Inside Arlington is taking the technology a step further. It tracks down city news with software that regularly scans government websites and captures the latest reports. It also monitors the city’s YouTube channel to obtain video recordings of public meetings. Then it uses voice-to-text transcription software to generate a written record of each meeting. Suddenly there’s no need to send a reporter to the school board meeting, because computers can cover it.
Advertisement
“I think a lot of this would be impossible without COVID,” Trilling said, because it was the pandemic that drove many cities to host public meetings online, where computers can listen in.
Having captured the texts, Inside Arlington relies on ChatGPT software to write the summaries. The humans double-check the results to weed out obvious errors. “All the editor has to do is go in, read it, make sure there isn’t something embarrassing and push ‘publish,’” Trilling said.

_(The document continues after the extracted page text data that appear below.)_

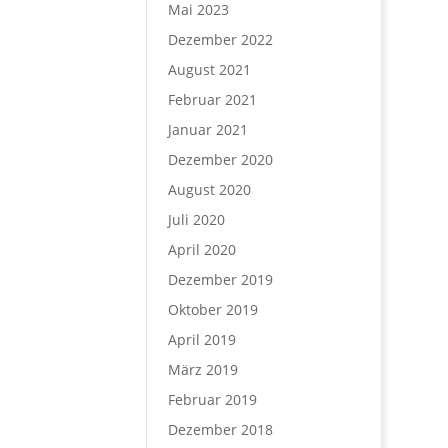
Mai 2023
Dezember 2022
August 2021
Februar 2021
Januar 2021
Dezember 2020
August 2020
Juli 2020
April 2020
Dezember 2019
Oktober 2019
April 2019
März 2019
Februar 2019
Dezember 2018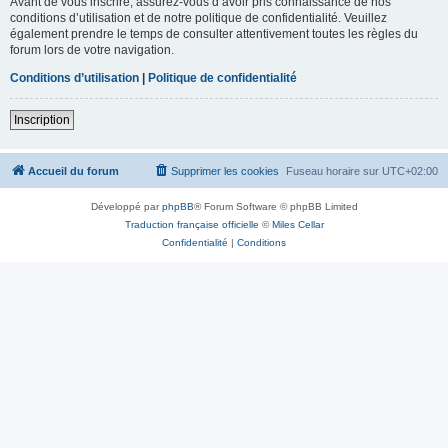
Avant de vous inscrire, assurez-vous d’avoir pris connaissance de nos
conditions d’utilisation et de notre politique de confidentialité. Veuillez
également prendre le temps de consulter attentivement toutes les règles du
forum lors de votre navigation.
Conditions d’utilisation
|
Politique de confidentialité
Inscription
Accueil du forum
Supprimer les cookies
Fuseau horaire sur
UTC+02:00
Développé par
phpBB
® Forum Software © phpBB Limited
Traduction française officielle
©
Miles Cellar
Confidentialité
|
Conditions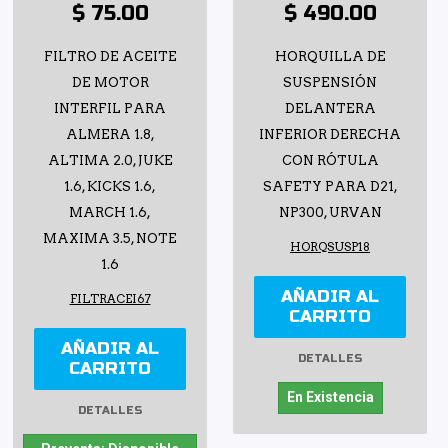
$ 75.00
$ 490.00
FILTRO DE ACEITE
HORQUILLA DE
DE MOTOR
SUSPENSIÓN
INTERFIL PARA
DELANTERA
ALMERA 1.8,
INFERIOR DERECHA
ALTIMA 2.0, JUKE
CON RÓTULA
1.6, KICKS 1.6,
SAFETY PARA D21,
MARCH 1.6,
NP300, URVAN
MAXIMA 3.5, NOTE
HORQSUSP18
1.6
AÑADIR AL
FILTRACEI67
CARRITO
AÑADIR AL
DETALLES
CARRITO
En Existencia
DETALLES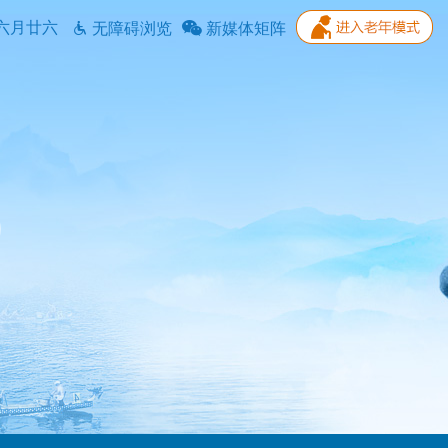
六月廿六
无障碍浏览
新媒体矩阵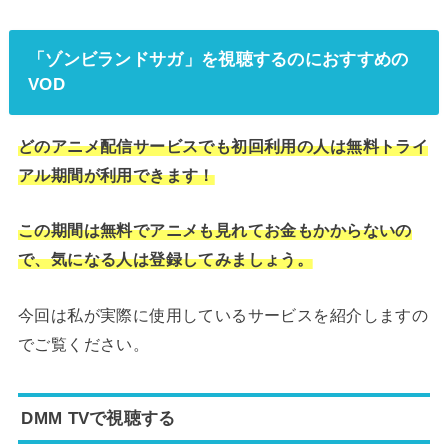
「ゾンビランドサガ」を視聴するのにおすすめの
VOD
どのアニメ配信サービスでも初回利用の人は無料トライ
アル期間が利用できます！
この期間は無料でアニメも見れてお金もかからないの
で、気になる人は登録してみましょう。
今回は私が実際に使用しているサービスを紹介しますの
でご覧ください。
DMM TVで視聴する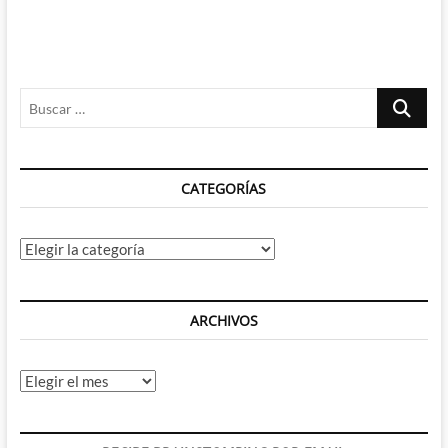
Buscar
…
CATEGORÍAS
Categorías
ARCHIVOS
Archivos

But are the resulting stories truly journalism? Former journalism professor Jeff Jarvis has his doubts. Jarvis, a cofounder of Entertainment Weekly magazine and author of “The Gutenberg Parenthesis,” warns that AI software frequently makes up stories with no connection to reality. For example, the technology news site CNET earlier this year had to post corrections to dozens of AI-generated articles that contained blatant factual errors.

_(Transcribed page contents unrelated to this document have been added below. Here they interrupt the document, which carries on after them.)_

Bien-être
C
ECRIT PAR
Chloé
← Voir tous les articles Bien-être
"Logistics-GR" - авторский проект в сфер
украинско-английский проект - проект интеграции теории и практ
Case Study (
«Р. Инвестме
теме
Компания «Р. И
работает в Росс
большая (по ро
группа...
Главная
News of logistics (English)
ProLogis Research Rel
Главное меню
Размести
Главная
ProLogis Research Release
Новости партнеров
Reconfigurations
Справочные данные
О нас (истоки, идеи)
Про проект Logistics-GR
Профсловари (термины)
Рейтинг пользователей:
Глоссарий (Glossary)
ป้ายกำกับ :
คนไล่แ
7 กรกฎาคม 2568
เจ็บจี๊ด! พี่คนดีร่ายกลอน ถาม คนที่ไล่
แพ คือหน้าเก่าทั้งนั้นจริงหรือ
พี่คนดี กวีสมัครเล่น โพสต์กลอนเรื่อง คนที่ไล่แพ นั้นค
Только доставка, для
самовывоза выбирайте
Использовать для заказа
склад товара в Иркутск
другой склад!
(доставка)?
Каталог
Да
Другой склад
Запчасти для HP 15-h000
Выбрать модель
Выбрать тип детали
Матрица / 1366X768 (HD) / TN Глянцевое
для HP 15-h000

AI systems have no conception of truth, warned Jarvis. “It’s irresponsible to tie that to an activity where there’s an expectation of fact and truth.”
Ethan Zuckerman, director of the Initiative for Digital Public Infrastructure at the University of Massachusetts at Amherst, warns of an even more difficult problem. A competent human journalist understands his topic, but AI programs don’t. They just use statistics to string words together, creating stories devoid of context or human insight.
“Trying to get meaningful journalism out of this is one of the most difficult challenges we can imagine,” said Zuckerman.
Advertisement
For instance, if a city official said something shocking or controversial during a hearing, a human reporter would highlight it in his story. AI wouldn’t notice and just write up a bland summary of the meeting that would read like a “pile of unseasoned broccoli,” Zuckerman said.
Sure enough, Inside Arlington’s stories are little more than a compressed litany of facts, unseasoned by insightful analysis, historical context, or a trace of wit. In short, the site makes for deadly, dull reading.
Still, it provides Arlington residents with useful information about city government — information that’s otherwise quite hard to come by.
Chen and Trilling say they’re aware of AI’s limitations. Serious journalism requires in-depth research and human interactions that are beyond any computer’s abilities, they say. “At the end of the day, we’re still going to need full-time journalists,” said Chen.
But perhaps not quite so many of them.